== Text section

The second act loses much that torturous tension, or more accurately, allows it to evolve into a different kind of torture, as a series of setbacks lead Nick—and all us watching—to begin to doubt he’ll ever reach his goal and earn his freedom.

The playwright’s best idea is that the enemy of the story is not the kidnappers, but the destructive power of money itself. Unfortunately, this is explained through long exposition-heavy conversations that, while rich with information, are a bit like listening to an economics lecture in college.

Director Minadakis and his team of designers work hard to keep things moving, employing a brilliant soundscape during scene changes that opens up the story’s constricted world. Other effects, from light streaming through the window, the sounds of drones and bombings outside, and a nicely done bit of offstage violence, are expertly coordinated.

But much of the onstage violence is as unconvincing has the actors’ ever-shifting accents, and the performances, though solid, rarely soar to the degree we’ve come to expect from a Marin Theater Company production. “The Invisible Hand’ has much to say—perhaps a little too much—but while it is an important message, it’s not an especially new message. Still, it’s a bit of a thrill just to be seeing things on stage that we usually only see on episodes of ‘24’.

Like Nick working the markets, ‘The Invisible Hand’ doesn’t always deliver on its promises, but when it does, it’s a real rush.

‘The Invisible Hand’ runs Tuesdays through Thursdays at Marin Theater Company. Marintheatre.org.

====
== Exercise data

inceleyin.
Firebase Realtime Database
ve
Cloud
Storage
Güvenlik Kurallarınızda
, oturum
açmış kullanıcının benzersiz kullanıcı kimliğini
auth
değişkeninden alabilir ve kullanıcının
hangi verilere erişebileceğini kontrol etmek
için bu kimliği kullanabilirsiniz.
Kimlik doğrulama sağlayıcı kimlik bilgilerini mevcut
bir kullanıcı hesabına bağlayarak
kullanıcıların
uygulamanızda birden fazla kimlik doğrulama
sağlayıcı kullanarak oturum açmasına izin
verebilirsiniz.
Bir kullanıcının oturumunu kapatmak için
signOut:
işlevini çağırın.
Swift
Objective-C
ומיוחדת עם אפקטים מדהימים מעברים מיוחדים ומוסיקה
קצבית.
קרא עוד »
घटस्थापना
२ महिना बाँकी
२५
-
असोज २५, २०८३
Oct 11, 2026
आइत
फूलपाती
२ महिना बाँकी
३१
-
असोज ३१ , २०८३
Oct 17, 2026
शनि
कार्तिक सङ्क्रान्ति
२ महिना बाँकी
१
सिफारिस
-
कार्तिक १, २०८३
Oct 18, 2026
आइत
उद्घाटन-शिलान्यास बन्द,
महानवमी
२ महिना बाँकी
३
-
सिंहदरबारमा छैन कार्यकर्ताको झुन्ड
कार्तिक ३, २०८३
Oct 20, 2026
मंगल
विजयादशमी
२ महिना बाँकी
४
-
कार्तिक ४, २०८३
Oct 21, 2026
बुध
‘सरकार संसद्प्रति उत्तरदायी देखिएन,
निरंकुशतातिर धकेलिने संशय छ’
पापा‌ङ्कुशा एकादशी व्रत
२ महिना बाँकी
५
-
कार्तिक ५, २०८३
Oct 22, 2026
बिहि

====

# Work task 1:
Repeat the part of the review that opens with the words containing "But much of" and closes with "Theater Company. Marintheatre.org.".
# Work task 2:
Tally the lines of the listing that hold the string "kimlik". What is the count? Reply with the number alone.
The review and the listing have nothing to do with each other.

# Task solution 1:
But much of the onstage violence is as unconvincing has the actors’ ever-shifting accents, and the performances, though solid, rarely soar to the degree we’ve come to expect from a Marin Theater Company production. “The Invisible Hand’ has much to say—perhaps a little too much—but while it is an important message, it’s not an especially new message. Still, it’s a bit of a thrill just to be seeing things on stage that we usually only see on episodes of ‘24’.

Like Nick working the markets, ‘The Invisible Hand’ doesn’t always deliver on its promises, but when it does, it’s a real rush.

‘The Invisible Hand’ runs Tuesdays through Thursdays at Marin Theater Company. Marintheatre.org.

# Task solution 2:
2